Presidente do TRT-2 rebate discurso sedutor da modernização: “O objetivo é retirar direitos”

Publicado 10/08/2016
“Vejo com muita preocupação este discurso, porque ela [a modernização] pode ser utilizada para eliminar direitos que foram conseguidos ao longo de algumas décadas de luta dos trabalhadores”, afirmou em entrevista à Rede Brasil Atual, o desembargador Wilson Fernandes, presidente eleito do Tribunal Regional do Trabalho da 2ª Região (TRT-2), em São Paulo, o maior do país.
No TRT-2 concentram-se 14% das Varas, 11% da população e 20% dos casos novos do Judiciário trabalhista. Fernandes, que tomará posse no dia 3 de outubro, é crítico do discurso da pretensa modernização das relações do trabalho e não vê, por exemplo, relação direta entre flexibilização e criação de postos de trabalho.
O desembargador fala também do crescimento do número de processos nos últimos dois anos e sobre a ameaça de fechamento do Judiciário por questões orçamentárias.

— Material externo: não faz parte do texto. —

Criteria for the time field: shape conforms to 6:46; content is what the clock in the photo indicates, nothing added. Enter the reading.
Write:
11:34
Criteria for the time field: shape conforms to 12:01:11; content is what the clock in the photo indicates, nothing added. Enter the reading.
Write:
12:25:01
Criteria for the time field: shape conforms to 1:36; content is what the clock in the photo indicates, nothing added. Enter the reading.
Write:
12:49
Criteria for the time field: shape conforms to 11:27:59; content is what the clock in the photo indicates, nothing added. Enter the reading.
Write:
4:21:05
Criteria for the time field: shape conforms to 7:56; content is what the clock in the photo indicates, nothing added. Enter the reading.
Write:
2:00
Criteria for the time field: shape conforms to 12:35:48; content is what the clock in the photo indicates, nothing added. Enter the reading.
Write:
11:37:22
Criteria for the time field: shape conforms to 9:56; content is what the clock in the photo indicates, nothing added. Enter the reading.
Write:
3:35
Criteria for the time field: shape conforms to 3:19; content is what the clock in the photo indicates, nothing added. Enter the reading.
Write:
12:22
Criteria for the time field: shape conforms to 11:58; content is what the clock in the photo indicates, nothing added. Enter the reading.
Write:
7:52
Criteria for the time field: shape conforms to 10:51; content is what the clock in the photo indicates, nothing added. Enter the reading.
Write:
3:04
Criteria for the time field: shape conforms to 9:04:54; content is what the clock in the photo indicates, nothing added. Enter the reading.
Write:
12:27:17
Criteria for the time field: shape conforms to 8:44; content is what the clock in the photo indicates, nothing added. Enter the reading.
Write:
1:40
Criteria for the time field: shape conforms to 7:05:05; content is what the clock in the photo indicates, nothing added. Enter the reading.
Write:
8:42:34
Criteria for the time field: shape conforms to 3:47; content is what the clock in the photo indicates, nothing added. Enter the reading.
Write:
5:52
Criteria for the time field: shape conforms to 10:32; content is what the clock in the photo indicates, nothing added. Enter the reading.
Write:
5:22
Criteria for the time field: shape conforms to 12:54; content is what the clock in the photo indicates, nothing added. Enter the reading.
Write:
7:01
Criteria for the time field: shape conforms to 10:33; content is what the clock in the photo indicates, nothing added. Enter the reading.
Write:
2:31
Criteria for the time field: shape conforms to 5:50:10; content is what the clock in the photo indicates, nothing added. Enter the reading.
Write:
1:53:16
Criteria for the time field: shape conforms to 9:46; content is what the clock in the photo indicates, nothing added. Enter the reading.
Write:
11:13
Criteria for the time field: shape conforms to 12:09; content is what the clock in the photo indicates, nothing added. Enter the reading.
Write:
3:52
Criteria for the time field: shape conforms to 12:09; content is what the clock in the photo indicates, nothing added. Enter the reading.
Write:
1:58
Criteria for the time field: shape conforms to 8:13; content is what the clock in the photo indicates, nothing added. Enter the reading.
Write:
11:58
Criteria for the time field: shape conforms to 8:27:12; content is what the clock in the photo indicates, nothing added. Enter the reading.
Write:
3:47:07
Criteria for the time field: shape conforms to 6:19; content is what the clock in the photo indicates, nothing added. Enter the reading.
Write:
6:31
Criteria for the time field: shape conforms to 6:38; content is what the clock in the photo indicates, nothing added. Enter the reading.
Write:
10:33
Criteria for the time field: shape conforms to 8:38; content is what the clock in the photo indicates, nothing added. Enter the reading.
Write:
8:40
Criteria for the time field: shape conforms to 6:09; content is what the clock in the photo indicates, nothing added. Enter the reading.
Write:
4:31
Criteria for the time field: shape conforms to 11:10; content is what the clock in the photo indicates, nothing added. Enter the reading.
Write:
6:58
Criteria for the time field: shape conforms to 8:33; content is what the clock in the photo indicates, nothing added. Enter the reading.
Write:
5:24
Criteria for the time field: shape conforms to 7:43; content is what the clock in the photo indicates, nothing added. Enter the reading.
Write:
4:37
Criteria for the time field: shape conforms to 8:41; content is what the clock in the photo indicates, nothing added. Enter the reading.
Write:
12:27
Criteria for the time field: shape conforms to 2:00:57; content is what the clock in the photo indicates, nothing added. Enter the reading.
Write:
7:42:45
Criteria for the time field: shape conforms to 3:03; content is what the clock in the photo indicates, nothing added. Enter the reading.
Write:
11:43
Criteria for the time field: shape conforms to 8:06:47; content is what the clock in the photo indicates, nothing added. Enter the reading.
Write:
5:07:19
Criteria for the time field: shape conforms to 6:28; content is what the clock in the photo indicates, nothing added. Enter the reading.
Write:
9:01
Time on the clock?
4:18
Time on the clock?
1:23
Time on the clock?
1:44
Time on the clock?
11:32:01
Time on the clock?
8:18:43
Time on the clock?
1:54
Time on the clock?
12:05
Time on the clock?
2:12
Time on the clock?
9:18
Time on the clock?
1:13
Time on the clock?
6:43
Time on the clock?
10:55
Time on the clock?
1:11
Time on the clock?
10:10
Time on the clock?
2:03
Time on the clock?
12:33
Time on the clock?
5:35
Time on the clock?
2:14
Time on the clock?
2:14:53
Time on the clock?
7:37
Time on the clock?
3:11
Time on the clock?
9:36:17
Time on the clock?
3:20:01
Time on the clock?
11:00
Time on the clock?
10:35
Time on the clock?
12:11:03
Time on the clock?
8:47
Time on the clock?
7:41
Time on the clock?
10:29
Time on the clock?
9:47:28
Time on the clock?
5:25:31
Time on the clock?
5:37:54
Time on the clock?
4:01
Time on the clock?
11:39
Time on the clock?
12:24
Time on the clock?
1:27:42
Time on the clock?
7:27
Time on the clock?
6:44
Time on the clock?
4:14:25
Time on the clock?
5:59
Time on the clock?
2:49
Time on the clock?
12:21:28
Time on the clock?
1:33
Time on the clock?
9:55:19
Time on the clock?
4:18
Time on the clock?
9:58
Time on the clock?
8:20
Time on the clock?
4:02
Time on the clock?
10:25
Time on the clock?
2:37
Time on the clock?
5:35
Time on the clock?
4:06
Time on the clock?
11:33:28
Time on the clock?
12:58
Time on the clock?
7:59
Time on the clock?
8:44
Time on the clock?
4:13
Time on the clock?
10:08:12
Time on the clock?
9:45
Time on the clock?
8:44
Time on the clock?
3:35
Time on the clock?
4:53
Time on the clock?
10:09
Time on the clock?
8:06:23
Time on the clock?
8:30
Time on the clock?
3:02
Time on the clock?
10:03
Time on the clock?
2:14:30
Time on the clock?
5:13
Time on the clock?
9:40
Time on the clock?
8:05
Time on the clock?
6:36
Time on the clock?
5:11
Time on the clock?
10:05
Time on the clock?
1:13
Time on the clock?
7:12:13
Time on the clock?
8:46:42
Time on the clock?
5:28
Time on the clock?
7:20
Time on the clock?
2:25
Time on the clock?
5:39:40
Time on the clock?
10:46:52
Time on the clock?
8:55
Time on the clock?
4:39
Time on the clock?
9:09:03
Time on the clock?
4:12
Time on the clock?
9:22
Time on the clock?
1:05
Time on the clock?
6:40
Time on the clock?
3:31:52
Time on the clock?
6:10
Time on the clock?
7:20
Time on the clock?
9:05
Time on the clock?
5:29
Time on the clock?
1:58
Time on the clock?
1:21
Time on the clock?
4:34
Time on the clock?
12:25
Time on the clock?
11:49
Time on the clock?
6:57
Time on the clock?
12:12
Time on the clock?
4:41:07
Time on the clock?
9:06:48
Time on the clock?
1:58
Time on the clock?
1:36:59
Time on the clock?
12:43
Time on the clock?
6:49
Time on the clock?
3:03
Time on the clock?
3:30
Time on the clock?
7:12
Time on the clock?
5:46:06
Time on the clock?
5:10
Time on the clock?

A seguir, trechos da entrevista:
Flexibilização
Ao se posicionar contra a proposta que abre espaço para a flexibilização, Fernandes diverge de certa forma do presidente do Tribunal Superior do Trabalho (TST), Ives Gandra Filho, que já indicou apoio ao Projeto de Lei 4.962/2016, que trata da flexibilização.
“Tenho uma posição um pouco divergente porque entendo que num período de alto índice de desemprego dar uma autonomia maior para a negociação coletiva significa, como regra, retirar direitos do trabalhador”, justifica.
Ataques à CLT
Ao falar sobre as ameaças contra a CLT, o magistrado destacou: “Estamos falando de direitos consolidados, e de repente, num momento de dificuldade econômica, você pode por tudo isso a perder. Numa alteração legislativa em que você, supostamente, estaria beneficiando os trabalhadores, estaria prejudicando quem mais precisa da proteção da lei. Vejo com muita ressalva e preocupação essa flexibilização”.
E completou: “Ela cumpre seu papel [a CLT], não tem de ser refeita, tem de ser sofrer algumas adaptações para atender uma situação específica. Acho que regula razoavelmente bem as relações entre capital e trabalho”.
E rebateu o discurso daqueles que defendem que a CLT está ultrapassada. “A pretexto de quebrar esse engessamento [da economia] é que se chega nessa questão da flexibilização. O que pode ocorrer em alguns casos, mas isso não depende da CLT”, afirmou. Segundo ele, colocam, erroneamente, na conta da CLT os gargalos para gerar e manter os postos de trabalhos formais no país.
Terceirização
Na oportunidade, o magistrado também criticou o PLC 30, que trata da terceirização e tramita nesse momento no Senado.
“Acho que a terceirização precisa, sim, ser regulamentada. Mas entendo que o que deva ser regulamentado é a terceirização da atividade-meio, basicamente. Terceirizar a atividade-fim significa, nesse aspecto, precarização de direitos”, afirmou ele.
Negociado sobre o Legislado
Fernandes também externou sua posição sobre o debate em torno da ameaça do negociado se sobrepor ao legislado (quando o patrão manda mais que a Lei) e indicou críticas ao projeto que tramita na Câmara dos Deputados que abre caminho para essa proposta.
“Também vejo esse assunto com uma certa preocupação. Entendo que num período de alto índice de desemprego dar uma autonomia maior para a negociação coletiva significa, como regra, retirar direitos do trabalhador. Num período de pleno emprego, a negociação se faz com absoluta posição de igualdade. Num período de desemprego, o trabalhador está em desvantagem”, alertou.
Papel do TRT em São Paulo
Em 2015, o TRT recebeu um número recorde de processos, foram 460 mil processos e que, na opinião de Fernandes, é reflexo do momento econômico que o país vive.
“Estamos falando de dissídios individuais, reclamações. Mas eu observei também que, para ter uma ideia, em 2014 foram feitas aproximadamente 240 audiências de dissídio coletivo. Em 2015, eu fiz 320. Este ano, de fevereiro a junho, fiz 200, o que significa que devemos passar de 400 dissídios coletivos”, enumerou ele.
Mais
Natural de Brotas, no interior paulista, que conta visitar regularmente, Fernandes chegou a São Paulo aos 18 anos (tem 61). Trabalhou durante dez anos no Tribunal Regional Eleitoral, estudou na Faculdade de Direito da Universidade de São Paulo (USP), foi nomeado por concurso para o cargo de procurador do Estado (em 1984). Dois anos depois, tornou-se juiz do Trabalho substituto. A partir de 1986, exerceu a presidência da 16ª Junta de Conciliação e Julgamento (atual Vara do Trabalho), até 2002, quando foi para o TRT.